Sama-sama mencintai dengan cara sendiri-sendiri.
Tegal, 2022
Akulah Rumahmu
Tenang, sayang
Aku atap yang kan memayungimu
Cemas dan sedih tak lagi mampu menghujanimu
aku tembok yang siap melindungimu
Sembunyilah dari gempuran overthinking-mu
Aku alas yang tabah menjaga langkahmu
Sabar menopang kelabilanmu
Merebahlah, kekasih. Nikmatilah sejuknya rindu
Akulah rumahmu, tempatmu pulang dari petualanganmu yang panjang. Kembalilah, pulangkan sebagianmu yang hilang.
Tegal, 2022
Lelaki dan Malam
Setelah riuh malam minggu usai, lelaki termangu sendirian di sudut kota.
Kepada malam, ia titipkan segumpal kerumitan. Barangkali bulan bisa mengurai benang kusut di pikiran atau minimal bintang-bintang bisa menerangi hamparan kelam di kedua matanya yang lebam, pikirnya. Langit malam memayungi kesedihan, bunga Kamboja di kuburan pinggir jalan menghimpun kecemasan-kecemasan yang berserakan di halaman perasaan. Lelaki dan malam bersama, seolah pagi tak pernah ada untuk menyapa.
Ia susuri garis malam sambil membayangkan wajah kekasih memantul pada tiang lampu-lampu kota
Kepada rembulan, ia curahkan semua kerinduan, juga perihal perasaan terhadap kekasih pujaan yang tak terjangkau oleh lengan, yang menelurkan kegalauan, yang siang malam ia puisikan.
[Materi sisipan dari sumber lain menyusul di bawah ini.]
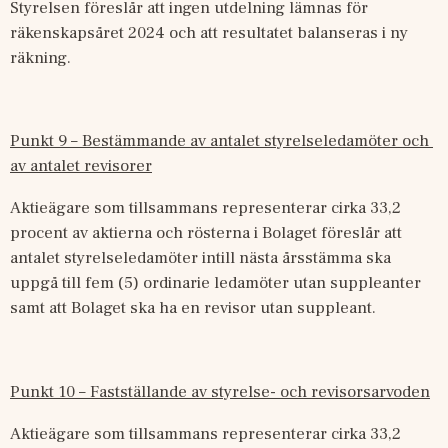
Styrelsen föreslår att ingen utdelning lämnas för 
räkenskapsåret 2024 och att resultatet balanseras i ny 
räkning.
Punkt 9 – Bestämmande av antalet styrelseledamöter och 
av antalet revisorer
Aktieägare som tillsammans representerar cirka 33,2 
procent av aktierna och rösterna i Bolaget föreslår att 
antalet styrelseledamöter intill nästa årsstämma ska 
uppgå till fem (5) ordinarie ledamöter utan suppleanter 
samt att Bolaget ska ha en revisor utan suppleant. 
Punkt 10 – Fastställande av styrelse- och revisorsarvoden
Aktieägare som tillsammans representerar cirka 33,2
Lelaki dan rembulan berpelukan, kesedihan hangus terbakar terang, kepahitan sirna ditelan malam.
ia mampir ke angkringan yang hampir tutup sebab pukul satu lewat dan gerimis perlahan mengantup, ia pesan kehangatan pada secangkir kenangan. Sendirian. Kepada sunyi, ia pasrahkan diri: pada kata yang paling puisi, pada nada yang paling simfoni. Pada hening ia healing dari keramaian yang bising.
Lelaki dan malam ngopi, menyeduh suram dan menyesap sepi. Kepada lelaki, malam berjanji: akan menaungi siapa saja yang patah hati, akan tabah menampung berbagai kesah, dan akan sabar menelan bermacam kepahitan yang hinggap di tiap sanubari.
Kepada lelaki, malam berjanji
Lelaki dan malam saling mengasihi.
Tegal, 2022
Merayakan kehilangan
Apa lagi yang hendak kutulis. Mengingatmu lebih puitis dari kata-kata bermajas, membayangmu menanak bimbang di dapur pikiran
mengharapmu, memeluk gunung kemustahilan. Di sana, entah di mana kau berada, mungkin kau menjelma batu yang bisu memendam rindu atau hatimu lebih keras dari batu tak lagi paham apa itu rindu.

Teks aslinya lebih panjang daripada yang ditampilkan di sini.